Mr Humby then read a paper on TAKING IMPRESSIONS OF THE MOUTH, of which the following is a summary :-A CORRECT IMPRESSION of the mouth is essential to success in the adaptation of artificial teeth. Many materials have been, and are still, used in taking impressions. The most common is pure bee's-wax. This is spoken of in a work published so far back as 1757 (more than a hundred years ago) by a Monsieur Bourdeau. But plaster of Paris, a mixture of bee's-wax and rosin, gutta percha, and other substances find their advocates respectively amongst dental practitioners. I believe one and all to be objectionable. There is, however, a material which I have found answer the purpose in every particular, namely, the plastic compound introduced by Mr Stent, of Coventry street. With this composition I have never found any difficulty in obtaining an impression, even in the most unpromising case. I do not mean to say that I have always been successful with the model trays in general use, as there are cases where I have been unable to get an impression with them, but I have overcome the obstacle by means of a small invention of my own, which I will explain to you. The invention consists in adapting a tray so as to render it capable of being rendered broader or narrower at pleasure. The advantages are these : In a case where the alveolar ridge is broad and the mouth small, the plastic compound may be introduced into the mouth most conveniently, the tray being partially closed, and when in the mouth expanded to the required breadth. The front part of the tray is movable by means of a screw, so that in cases where remaining teeth project unduly, room may be made for them. The composition can be pressed into the palate by turning the thumbscrew attached to the handle. Lastly, three sizes only of the tray are required by the practitioner, as each can easily be enlarged or diminished.

Mr Humby exhibited then several difficult impressions he had taken with the improved tray and Stent's compound, including one of a very remarkable case of cleft palate, and concluded by thanking the members for the attention with which they had received his observations.

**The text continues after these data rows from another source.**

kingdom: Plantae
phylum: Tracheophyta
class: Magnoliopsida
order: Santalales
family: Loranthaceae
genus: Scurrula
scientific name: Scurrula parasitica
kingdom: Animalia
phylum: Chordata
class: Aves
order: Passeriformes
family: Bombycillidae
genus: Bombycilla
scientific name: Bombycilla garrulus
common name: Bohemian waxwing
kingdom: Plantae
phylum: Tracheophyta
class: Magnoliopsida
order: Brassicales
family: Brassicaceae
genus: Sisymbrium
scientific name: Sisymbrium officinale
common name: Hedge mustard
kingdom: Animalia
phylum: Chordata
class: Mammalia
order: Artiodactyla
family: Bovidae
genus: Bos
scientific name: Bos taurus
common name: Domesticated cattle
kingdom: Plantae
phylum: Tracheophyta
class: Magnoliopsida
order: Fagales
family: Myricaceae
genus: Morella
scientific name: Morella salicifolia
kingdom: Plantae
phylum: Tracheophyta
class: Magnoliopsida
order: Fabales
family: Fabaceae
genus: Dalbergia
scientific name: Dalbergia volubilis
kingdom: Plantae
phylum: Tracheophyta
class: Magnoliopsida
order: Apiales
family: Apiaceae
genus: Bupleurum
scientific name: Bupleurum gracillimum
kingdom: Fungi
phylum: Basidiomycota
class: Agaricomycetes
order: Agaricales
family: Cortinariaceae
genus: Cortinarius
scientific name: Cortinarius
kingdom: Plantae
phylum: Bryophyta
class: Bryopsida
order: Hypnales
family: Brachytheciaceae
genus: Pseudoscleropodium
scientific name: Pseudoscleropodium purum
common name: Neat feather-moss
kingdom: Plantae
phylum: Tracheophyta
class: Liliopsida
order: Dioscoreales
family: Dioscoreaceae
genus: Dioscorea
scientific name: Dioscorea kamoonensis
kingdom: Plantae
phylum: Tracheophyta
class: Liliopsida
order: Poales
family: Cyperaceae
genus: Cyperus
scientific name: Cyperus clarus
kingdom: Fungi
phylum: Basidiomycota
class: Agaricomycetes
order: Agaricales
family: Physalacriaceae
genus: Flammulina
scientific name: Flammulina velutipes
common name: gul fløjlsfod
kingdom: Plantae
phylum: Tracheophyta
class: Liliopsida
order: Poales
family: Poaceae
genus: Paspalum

The Chairman remarked that the tray alluded to by Mr Humby had been illustrated and explained in the DENTAL REVIEW ;' nevertheless he felt indebted to Mr Humby for exhibiting to the meeting the invention itself. He was, however, of opinion that cases were extremely rare where correct impressions could not be taken with ordinary trays and pure wax.

Mr Finzi considered that Mr Humby had exercised considerable ingenuity in the adaptation of his model tray.

Mr Rymer thought that pure wax was preferable to every other substance in taking impressions, and as he was generally sufficiently successful with it, he doubted whether he should employ any other material unless superiority was clearly proved. He had tried a composition very similar in appearance to that placed in his hand by Mr Humby, but he found that it required a high temperature to soften it, and that it was necessary to obtain the impression whilst the composition retained such great heat that few patients could endure it. In one case, of an old sea captain, he remembered its employment had been followed by exclamations condemnatory of the unpleasant sensation caused by the heat, in strong terms which he would not then repeat.

Mr Humby said that the composition alluded to by Mr Rymer was quite different to Mr Stent's; in proof of this Mr Humby softened some of the latter in presence of the meeting, and Mr Rymer acknowledged that the materials were not the same, as the objectionable heat spoken of by the latter gentleman was manifestly not present in the compound exhibited by Mr Humby, although it was rendered sufficiently soft to take any impression.

After some further remarks from Mr W. Perkins, Mr Hockley, and others, the Chairman proposed a vote of thanks to Mr Humby for the paper he had read, which was carried unanimously, and the meeting adjourned to Tuesday, June 6th.